What this exercise asks:
[a] Render this sentence from the passage about snow on Venus below into Spanish: "For one thing, they’re sandwiched between cloud layers that are hundreds of degrees warmer."
[b] From the passage about snow on Venus below, extract the text from "Mission scientists are" up to and including "above the planet.".

(Beginning of Document excerpt)

If you’re dreamin’ of a White Christmas, you don’t have to stay on Earth to find it. Snow also appears to fall on Mars. And you might even find some snow on Venus — not on its hellish surface, but in a layer of clouds about 75 miles high.

The Venus Express spacecraft has found evidence of that layer during its five years in orbit around our closest planetary neighbor. It found that a high-altitude layer of clouds is quite cold — cold enough for carbon dioxide to freeze and form small ice grains or snowflakes.

Even if they exist, though, the snowflakes won’t get anywhere close to the surface. For one thing, they’re sandwiched between cloud layers that are hundreds of degrees warmer. And even if they could get through those clouds, Venus’s surface temperature is more than 850 degrees Fahrenheit — an environment where you’re not likely to hear any sleigh bells in the snow.

Mission scientists are continuing to study the results to confirm the finding, and to learn what might be causing the cool-down high above the planet.

(End of Document excerpt)
(Beginning of Supplied information)

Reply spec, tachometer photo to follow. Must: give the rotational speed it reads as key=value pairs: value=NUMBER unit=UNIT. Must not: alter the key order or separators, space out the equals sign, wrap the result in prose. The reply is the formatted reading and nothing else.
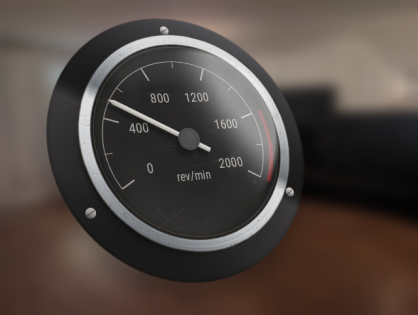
value=500 unit=rpm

(End of Supplied information)

Responses by item number:
[a] Por un lado, están intercalados entre capas de nubes que son cientos de grados más cálidas.

[b]
Mission scientists are continuing to study the results to confirm the finding, and to learn what might be causing the cool-down high above the planet.